My go to reference when I want to reduce rust binary size is the excellent https://github.com/johnthagen/min-sized-rust, a set of guidelines on how to reduce size with explanations of the consequences
It's really a shame that Rust includes the stdlib piecemeal in binary form, debug symbols and all, in every final binary.
I do love Rust but binary sizes have always annoyed me greatly and I always had this nagging feeling that part of all programmers don't take Rust seriously because of it. And I actually have witnessed, several times in the last 2-ish years, older-school programmers berating and ignoring Rust on that basis alone (so the author is quite right to call this out as a factor).
Looking at the https://github.com/johnthagen/min-sized-rust repo, final binary size of 51 KB when compilation / linking / stripping takes stdlib into account (and not just blindly copy-pasting the 4MB binary blob) is acceptable and much more reasonable. I wouldn't care for further micro-optimizations e.g. going to 20KB or even 5KB (further down the README file).
I also don't use nightly in my Rust work so I guess I'll have to wait several more years. :(
A feature that's landed in Rust nightly will be part of the next beta release (at most 6 weeks away) and then the following full release (exactly 6 weeks away).
For this feature in particular, rustbot added a tag of 1.77.0, which is releasing on 21st March 2024, less than 2 months away.
It's possible you've confused this with more complex features that stay on nightly for a long while they are tested. This is not one of those features.
A very relevant example is `build-std`, which builds the standard library (and does LTO) instead of copying a pre-built one. This feature has been on nightly for at least a couple of years.
Are you sure? If so then this is awesome news, but I'm a bit confused; the commit in that min-sized-rust repo adding `build-std` to the README was merged in August 2021: https://github.com/johnthagen/min-sized-rust/pull/30
Are you saying that the feature still hadn't "landed in Rust nightly" until recently? If so then what's the difference between a feature just being available in Rust nightly, vs having "landed"?
The Cargo doc page on `build-std` says that it is an "unstable feature" which will only eventually end up in stable once it is stabilized: https://doc.rust-lang.org/cargo/reference/unstable.html#buil... and Kobzol's linked post above indicates that `build-std` is "sadly still unstable."
I indeed am confusing it with those features that seem to be in nightly forever. Thank you, compiling with beta is much more acceptable for me. (EDIT: or simply waiting for stable 1.77)
But why? I mean, I'm also obsessed of the byte size from time to time and I do often optimize for the size when it's doable, but in practice anything below 1 MB seems small enough that you don't need to optimize further. There are so many low-hanging fruits when it comes to the Rust binary size...
I don't have a horse in this race, but a programming language that prides itself on "zero-cost abstractions" and then generates a Hello World program that is 90% wasted space doesn't leave a great impression.
I work in embedded software and we fight for every megabyte of NAND flash. Multiple smaller executables add up, too.

◆ GIVEN PROBLEM A ◆
According to the Rust binary size thread, which version tag did rustbot add to the feature?
The thread on Rust binary size has no connection to the listing that comes after it.

◆ DATA EXTRACT ◆
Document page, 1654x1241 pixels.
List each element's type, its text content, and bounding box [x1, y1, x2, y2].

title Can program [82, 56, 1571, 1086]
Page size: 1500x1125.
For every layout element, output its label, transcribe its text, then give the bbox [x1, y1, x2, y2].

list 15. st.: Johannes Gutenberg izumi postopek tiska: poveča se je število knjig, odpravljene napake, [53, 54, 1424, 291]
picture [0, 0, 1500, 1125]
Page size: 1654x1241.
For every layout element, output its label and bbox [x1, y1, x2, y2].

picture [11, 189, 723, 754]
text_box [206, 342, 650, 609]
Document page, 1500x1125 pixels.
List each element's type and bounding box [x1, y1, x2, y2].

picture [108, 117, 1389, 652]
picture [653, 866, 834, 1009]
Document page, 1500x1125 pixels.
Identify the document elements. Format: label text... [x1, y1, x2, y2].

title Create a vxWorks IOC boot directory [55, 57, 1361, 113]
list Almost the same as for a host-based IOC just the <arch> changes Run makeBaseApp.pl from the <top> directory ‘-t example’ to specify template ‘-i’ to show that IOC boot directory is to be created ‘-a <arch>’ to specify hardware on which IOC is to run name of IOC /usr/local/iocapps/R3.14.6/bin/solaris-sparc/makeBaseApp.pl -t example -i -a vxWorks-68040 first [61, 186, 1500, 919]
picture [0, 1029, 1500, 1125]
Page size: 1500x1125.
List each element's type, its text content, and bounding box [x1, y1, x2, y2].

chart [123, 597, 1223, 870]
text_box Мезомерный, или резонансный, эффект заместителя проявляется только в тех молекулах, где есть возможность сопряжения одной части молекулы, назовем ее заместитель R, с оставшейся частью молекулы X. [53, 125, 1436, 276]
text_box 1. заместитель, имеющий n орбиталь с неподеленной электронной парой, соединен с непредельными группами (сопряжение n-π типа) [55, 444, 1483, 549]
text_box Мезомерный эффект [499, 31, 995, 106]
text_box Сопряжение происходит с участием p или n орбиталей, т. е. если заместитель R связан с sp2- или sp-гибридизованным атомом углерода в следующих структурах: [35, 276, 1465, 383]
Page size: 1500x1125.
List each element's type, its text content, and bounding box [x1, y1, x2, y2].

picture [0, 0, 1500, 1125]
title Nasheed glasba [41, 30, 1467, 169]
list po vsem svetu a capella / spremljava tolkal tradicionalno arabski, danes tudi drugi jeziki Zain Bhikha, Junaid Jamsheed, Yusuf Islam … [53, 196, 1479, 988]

◆ GIVEN PROBLEM B ◆
Please copy the listing verbatim, beginning with its first line and ending with the line containing "picture [653, 866, 834, 1009]", both included. Output nothing else.

◆ RESULT A ◆
1.77.0, releasing on 21st March 2024.

◆ RESULT B ◆
Document page, 1654x1241 pixels.
List each element's type, its text content, and bounding box [x1, y1, x2, y2].

title Can program [82, 56, 1571, 1086]
Page size: 1500x1125.
For every layout element, output its label, transcribe its text, then give the bbox [x1, y1, x2, y2].

list 15. st.: Johannes Gutenberg izumi postopek tiska: poveča se je število knjig, odpravljene napake, [53, 54, 1424, 291]
picture [0, 0, 1500, 1125]
Page size: 1654x1241.
For every layout element, output its label and bbox [x1, y1, x2, y2].

picture [11, 189, 723, 754]
text_box [206, 342, 650, 609]
Document page, 1500x1125 pixels.
List each element's type and bounding box [x1, y1, x2, y2].

picture [108, 117, 1389, 652]
picture [653, 866, 834, 1009]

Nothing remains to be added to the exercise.